News Update

Voters recall three board members in San Francisco by big margins

San Franciscans exasperated over how public schools have been managed during the pandemic tossed three school board members out of office Tuesday in a recall election that drew national attention. In a landslide, voters recalled board President Gabriela López and members Alison Collins and Faauuga Moliga. Partial returns from 128,000 mostly mail-in votes, more than seven out 10 backed the recall, with nearly 79% voting to oust Collins, 75% to remove Lopez and 72% to recall Moliga.

It marked the first recall election in San Francisco in 40 years.

The turnout is expected to be light; fewer than half of registered voters retuned mail-in ballots, compared with last year’s recall vote of Gov. Gavin Newsom.

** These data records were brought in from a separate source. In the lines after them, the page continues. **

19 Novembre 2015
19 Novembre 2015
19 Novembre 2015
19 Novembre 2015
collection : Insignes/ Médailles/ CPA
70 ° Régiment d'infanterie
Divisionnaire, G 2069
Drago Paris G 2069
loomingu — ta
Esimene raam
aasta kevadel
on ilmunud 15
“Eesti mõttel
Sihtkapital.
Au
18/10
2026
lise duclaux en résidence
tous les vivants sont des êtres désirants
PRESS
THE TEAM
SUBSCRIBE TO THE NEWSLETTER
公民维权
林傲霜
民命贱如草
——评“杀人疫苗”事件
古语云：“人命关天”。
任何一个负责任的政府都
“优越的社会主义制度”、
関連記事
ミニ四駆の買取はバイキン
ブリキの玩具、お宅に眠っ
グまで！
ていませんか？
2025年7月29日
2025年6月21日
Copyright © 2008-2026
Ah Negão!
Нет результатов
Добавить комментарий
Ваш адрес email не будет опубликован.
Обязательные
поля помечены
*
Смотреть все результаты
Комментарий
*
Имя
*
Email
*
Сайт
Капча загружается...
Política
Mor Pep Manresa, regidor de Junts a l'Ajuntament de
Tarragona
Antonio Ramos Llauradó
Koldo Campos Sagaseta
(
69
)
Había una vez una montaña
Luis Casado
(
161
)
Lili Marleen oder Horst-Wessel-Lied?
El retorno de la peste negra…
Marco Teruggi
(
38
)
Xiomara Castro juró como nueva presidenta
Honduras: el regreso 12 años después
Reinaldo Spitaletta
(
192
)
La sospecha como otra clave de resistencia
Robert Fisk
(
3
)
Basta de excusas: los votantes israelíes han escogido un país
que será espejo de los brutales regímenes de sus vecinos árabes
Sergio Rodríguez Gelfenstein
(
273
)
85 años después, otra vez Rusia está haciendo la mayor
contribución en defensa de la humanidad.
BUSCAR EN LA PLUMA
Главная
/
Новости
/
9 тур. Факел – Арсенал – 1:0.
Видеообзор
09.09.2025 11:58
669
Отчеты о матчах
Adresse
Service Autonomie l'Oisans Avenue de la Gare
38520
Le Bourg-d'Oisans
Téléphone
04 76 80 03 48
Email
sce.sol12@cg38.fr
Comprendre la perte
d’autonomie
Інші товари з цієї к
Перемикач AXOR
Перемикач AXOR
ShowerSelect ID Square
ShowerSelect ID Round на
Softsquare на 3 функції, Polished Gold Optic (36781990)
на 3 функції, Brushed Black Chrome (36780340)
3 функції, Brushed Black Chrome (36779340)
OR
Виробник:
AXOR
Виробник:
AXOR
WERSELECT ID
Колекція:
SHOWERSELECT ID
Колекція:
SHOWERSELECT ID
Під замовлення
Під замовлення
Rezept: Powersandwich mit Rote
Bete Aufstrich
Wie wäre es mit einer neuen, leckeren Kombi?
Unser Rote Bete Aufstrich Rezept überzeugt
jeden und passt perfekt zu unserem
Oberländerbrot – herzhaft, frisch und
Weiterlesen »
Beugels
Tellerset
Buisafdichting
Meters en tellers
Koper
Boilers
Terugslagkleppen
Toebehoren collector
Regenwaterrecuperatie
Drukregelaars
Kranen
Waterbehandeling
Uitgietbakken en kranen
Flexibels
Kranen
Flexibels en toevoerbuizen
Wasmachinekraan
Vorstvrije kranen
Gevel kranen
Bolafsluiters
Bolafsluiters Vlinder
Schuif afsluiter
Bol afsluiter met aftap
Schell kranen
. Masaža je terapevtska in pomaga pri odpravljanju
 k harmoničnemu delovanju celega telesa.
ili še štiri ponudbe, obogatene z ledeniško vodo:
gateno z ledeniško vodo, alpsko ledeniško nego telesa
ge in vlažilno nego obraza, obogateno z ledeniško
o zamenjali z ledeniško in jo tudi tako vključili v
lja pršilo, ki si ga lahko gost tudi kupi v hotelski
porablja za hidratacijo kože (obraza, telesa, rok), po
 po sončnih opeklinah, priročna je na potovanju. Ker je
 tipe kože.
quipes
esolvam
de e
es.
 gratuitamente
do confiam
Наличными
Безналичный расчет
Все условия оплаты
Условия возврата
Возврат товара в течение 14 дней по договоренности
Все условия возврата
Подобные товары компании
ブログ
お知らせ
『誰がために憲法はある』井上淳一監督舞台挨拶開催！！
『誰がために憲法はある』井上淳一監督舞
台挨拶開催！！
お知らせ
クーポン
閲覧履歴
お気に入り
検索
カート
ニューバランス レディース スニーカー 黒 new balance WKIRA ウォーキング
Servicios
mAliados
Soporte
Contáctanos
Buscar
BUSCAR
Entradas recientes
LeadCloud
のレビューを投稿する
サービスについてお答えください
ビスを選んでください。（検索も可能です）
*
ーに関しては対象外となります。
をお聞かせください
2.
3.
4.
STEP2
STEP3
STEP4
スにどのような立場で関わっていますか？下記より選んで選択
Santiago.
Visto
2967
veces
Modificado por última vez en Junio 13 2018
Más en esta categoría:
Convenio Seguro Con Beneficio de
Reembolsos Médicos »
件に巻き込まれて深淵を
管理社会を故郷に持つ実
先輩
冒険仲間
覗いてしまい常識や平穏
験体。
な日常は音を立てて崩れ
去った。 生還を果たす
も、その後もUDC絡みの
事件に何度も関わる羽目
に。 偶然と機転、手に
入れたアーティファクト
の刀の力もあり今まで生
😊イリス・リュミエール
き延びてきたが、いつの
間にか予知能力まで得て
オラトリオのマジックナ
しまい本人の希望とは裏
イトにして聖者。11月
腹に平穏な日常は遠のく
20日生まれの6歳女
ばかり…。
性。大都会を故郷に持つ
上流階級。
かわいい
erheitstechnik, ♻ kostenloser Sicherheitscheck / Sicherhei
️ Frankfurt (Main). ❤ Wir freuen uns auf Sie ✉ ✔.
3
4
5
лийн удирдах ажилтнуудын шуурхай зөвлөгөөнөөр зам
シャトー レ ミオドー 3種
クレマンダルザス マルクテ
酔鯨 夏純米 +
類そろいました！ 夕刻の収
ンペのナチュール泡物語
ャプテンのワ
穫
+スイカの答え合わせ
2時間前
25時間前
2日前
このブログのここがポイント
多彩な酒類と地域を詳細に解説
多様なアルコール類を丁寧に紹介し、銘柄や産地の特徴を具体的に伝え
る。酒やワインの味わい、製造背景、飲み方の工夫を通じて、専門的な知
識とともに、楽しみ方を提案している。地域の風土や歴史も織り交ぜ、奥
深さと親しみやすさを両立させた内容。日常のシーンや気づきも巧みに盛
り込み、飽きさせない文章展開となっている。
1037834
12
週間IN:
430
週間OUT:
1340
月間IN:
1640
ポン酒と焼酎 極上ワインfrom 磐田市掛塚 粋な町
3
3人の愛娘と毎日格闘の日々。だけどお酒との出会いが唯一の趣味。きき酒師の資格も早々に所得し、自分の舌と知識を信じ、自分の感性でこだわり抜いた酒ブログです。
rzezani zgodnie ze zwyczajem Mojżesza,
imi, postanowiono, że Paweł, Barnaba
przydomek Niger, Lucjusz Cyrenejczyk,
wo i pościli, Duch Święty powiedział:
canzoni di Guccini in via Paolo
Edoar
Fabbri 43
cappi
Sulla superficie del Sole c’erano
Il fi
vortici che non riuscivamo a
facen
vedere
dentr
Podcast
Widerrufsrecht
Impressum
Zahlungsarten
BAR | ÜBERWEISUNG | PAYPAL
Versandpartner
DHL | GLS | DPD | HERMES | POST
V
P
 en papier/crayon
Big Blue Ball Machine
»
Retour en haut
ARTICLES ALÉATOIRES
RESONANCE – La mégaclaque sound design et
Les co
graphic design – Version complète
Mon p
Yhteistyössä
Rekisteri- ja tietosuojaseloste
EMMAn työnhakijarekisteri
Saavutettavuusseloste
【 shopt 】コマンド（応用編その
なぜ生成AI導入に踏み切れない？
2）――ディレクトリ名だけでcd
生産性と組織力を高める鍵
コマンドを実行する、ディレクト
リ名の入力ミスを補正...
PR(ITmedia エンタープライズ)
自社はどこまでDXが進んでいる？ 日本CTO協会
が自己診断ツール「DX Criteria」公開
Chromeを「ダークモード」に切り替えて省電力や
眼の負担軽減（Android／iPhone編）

Organizers who started the recall effort more than a year ago included parents who grew impatient as schools remained closed last year, even though Covid infection rates were among the lowest in the state. They criticized the board’s misplaced priorities — renaming 44 schools with what they considered white supremacist associations, including George Washington High, Abraham Lincoln High and Diane Feinstein Elementary, board infighting, and an unsolved $125 million deficit.

“It’s not about renaming, itself,” recall co-lead Autumn Looijen told Politico. “It’s about renaming while the house is on fire.”

Collins sued the other board members for $87 million claiming they infringed her free speech — a lawsuit thrown out of court. The board eventually board shelved the renaming plan, and a judge put in abeyance another controversial decision, to move from a merit-based admissions policy at selective Lowell High School to a lottery. The board cited systemic racism and a lack of student diversity as reasons for the change. That riled the Asian community, which considered the decision aimed at them, since 50% of Lowell’s 2,800 students are Asians.

The recall campaign raised $2 million, more than 10 times the funding of recall opponents. Among those backing the recall were state Sen. Scott Weiner, several members of the board of supervisors and Mayor London Breed, who will name the replacement members who will serve until a November election.

Recall opponents, which included United Educators of San Francisco, characterized the election as an effort to privatize schools and undermine progressive values. Big donors included the business and real estate community and venture capitalist Arthur Rock, a Democrat.

National observers watched with fascination to divine the significance of infighting among progressives in a city where Republicans make up 7% of registered voters. Others saw the vote as a nonpartisan reminder that parents in San Francisco, as elsewhere, want schools open and budgets balanced.

Organizers might have attempted to recall all seven board members, but only three had served long enough to qualify for a recall.